Só com uma mudança na lei podemos corrigir aquela que é uma clamorosa e injustificada injustiça de tratamento entre animais e acompanhar os avanços científicos respeitantes às várias espécies de animais com as quais convivemos. Podemos falar de animais diferentes, mas, no que toca à capacidade de sentir dor ou sofrimento, os animais são todos iguais (pelo menos os referidos na Declaração de Cambridge sobre a senciência dos animais) e merecem ser reconhecidos pela lei como tal.

O projecto de lei que o PAN leva esta sexta-feira a debate visa assim o alargamento da criminalização de maus-tratos e de abandono a todos os animais. Esta alteração vai permitir que passe a ser considerado crime os maus-tratos infligidos a qualquer animal, como é o caso de equídeos ou animais utilizados para outros fins, como porcos, ovelhas, cabras, entre outros, e não apenas a animais de companhia, como cães e gatos.

A ser aprovado, este projecto de lei significa que os crimes já previstos na lei, ou seja, os crimes de morte e maus tratos e os crimes de abandono, passam a abranger qualquer animal vertebrado, independentemente da sua finalidade.

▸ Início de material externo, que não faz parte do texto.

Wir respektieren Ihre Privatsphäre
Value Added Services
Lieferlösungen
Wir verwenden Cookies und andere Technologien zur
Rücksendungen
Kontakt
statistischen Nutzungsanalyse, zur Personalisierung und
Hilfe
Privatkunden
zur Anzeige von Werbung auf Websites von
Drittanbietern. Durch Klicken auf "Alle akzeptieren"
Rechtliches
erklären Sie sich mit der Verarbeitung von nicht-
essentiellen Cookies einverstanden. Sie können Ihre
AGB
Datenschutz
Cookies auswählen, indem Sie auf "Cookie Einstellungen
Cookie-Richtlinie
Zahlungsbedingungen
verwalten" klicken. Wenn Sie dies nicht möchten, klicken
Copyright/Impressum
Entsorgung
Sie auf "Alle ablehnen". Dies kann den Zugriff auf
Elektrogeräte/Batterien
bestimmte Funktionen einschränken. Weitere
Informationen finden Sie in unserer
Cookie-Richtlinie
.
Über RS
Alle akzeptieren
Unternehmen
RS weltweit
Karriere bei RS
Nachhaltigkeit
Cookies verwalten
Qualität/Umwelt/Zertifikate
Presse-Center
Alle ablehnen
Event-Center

E que casos como cavalos maltratados ou abandonados, ou bovinos deixados para morrer à fome, deixarão de esbarrar na incompreensível lacuna da nossa lei.

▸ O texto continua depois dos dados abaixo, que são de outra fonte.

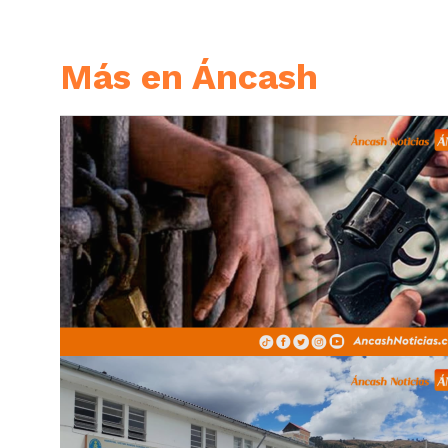
Más en Áncash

Em pleno século XXI, não faz qualquer sentido que maltratar ou abandonar um cão seja punível por lei, mas maltratar ou abandonar, por exemplo, um cavalo ou um burro, não o seja. E bem sabemos que esta é a realidade em muitos pontos do nosso país, não só em zonas rurais mas também em centros urbanos.

Mas, além desta alteração, precisamos de ir mais longe no nosso país e alterar também a Constituição, acompanhando soluções há muito adoptadas por outros países, como a Alemanha, de forma a incluir o bem-estar animal, tornando assim desnecessária uma leitura mais actualista da nossa lei fundamental, ou do recurso a normas com valor supralegal, como a do Artigo 13º do Tratado sobre o Funcionamento da União Europeia.

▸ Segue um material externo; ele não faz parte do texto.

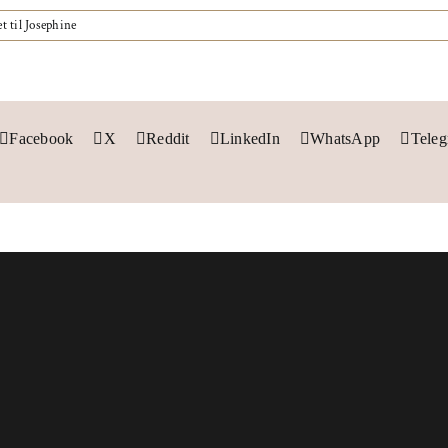
et
til Josephine
Facebook
X
Reddit
LinkedIn
WhatsApp
Tele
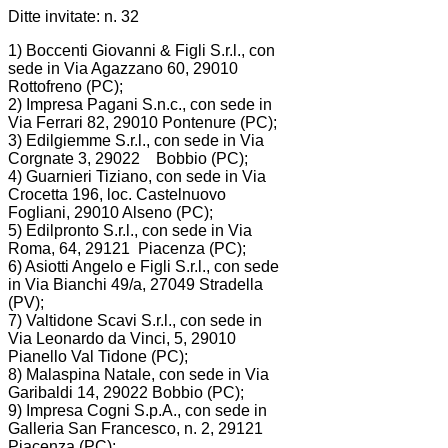
Ditte invitate: n. 32
1) Boccenti Giovanni & Figli S.r.l., con
sede in Via Agazzano 60, 29010
Rottofreno (PC);
2) Impresa Pagani S.n.c., con sede in
Via Ferrari 82, 29010 Pontenure (PC);
3) Edilgiemme S.r.l., con sede in Via
Corgnate 3, 29022 Bobbio (PC);
4) Guarnieri Tiziano, con sede in Via
Crocetta 196, loc. Castelnuovo
Fogliani, 29010 Alseno (PC);
5) Edilpronto S.r.l., con sede in Via
Roma, 64, 29121 Piacenza (PC);
6) Asiotti Angelo e Figli S.r.l., con sede
in Via Bianchi 49/a, 27049 Stradella
(PV);
7) Valtidone Scavi S.r.l., con sede in
Via Leonardo da Vinci, 5, 29010
Pianello Val Tidone (PC);
8) Malaspina Natale, con sede in Via
Garibaldi 14, 29022 Bobbio (PC);
9) Impresa Cogni S.p.A., con sede in
Galleria San Francesco, n. 2, 29121
Piacenza (PC);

Refere a Ordem dos Advogados que a necessidade da extensão da tutela penal a outros animais vertebrados, que não apenas os de companhia, é uma “orientação que vai ao encontro do sentimento de justiça geral de proteger da violência desnecessária e evitável aos outros seres sencientes que connosco partilham o planeta (neste caso, o território nacional)”.

Não podemos, legalmente, considerar legítimo proteger cães ou gatos de maus tratos e colocar de fora da protecção legal os tantos casos de violência ou maus tratos injustificados infligidos a animais como vacas, porcos ou ovelhas. Todos estes animais sentem de igual forma, pelo que não é aceitável, por exemplo, maltratá-los, mesmo que a sua finalidade seja destinar-se ao consumo humano. Também a realidade do transporte de animais vivos por via terrestre ou marítima é um triste exemplo de como não são dadas condições dignas a estes animais até ao momento do seu abate.

Adiar o passo civilizacional que Portugal tem de dar nestas matérias convoca-nos para as palavras do professor Menezes Cordeiro, que nos diz que há um fundo ético-humanista “que se estende a toda a forma de vida, particularmente à sensível. O ser humano sabe que o animal pode sofrer; sabe fazê-lo sofrer; sabe evitar fazê-lo. A sabedoria dá-lhe responsabilidade. Nada disso o deixará indiferente - ou teremos uma anomalia, em termos sociais e culturais, dado o paralelismo com todos os valores humanos.”

Por todas estas razões, e por toda a violência que continua a ser perpetrada para com estes animais, é urgente alargar a tutela penal, corrigindo, assim, uma das muitas injustiças que persistem para com os animais.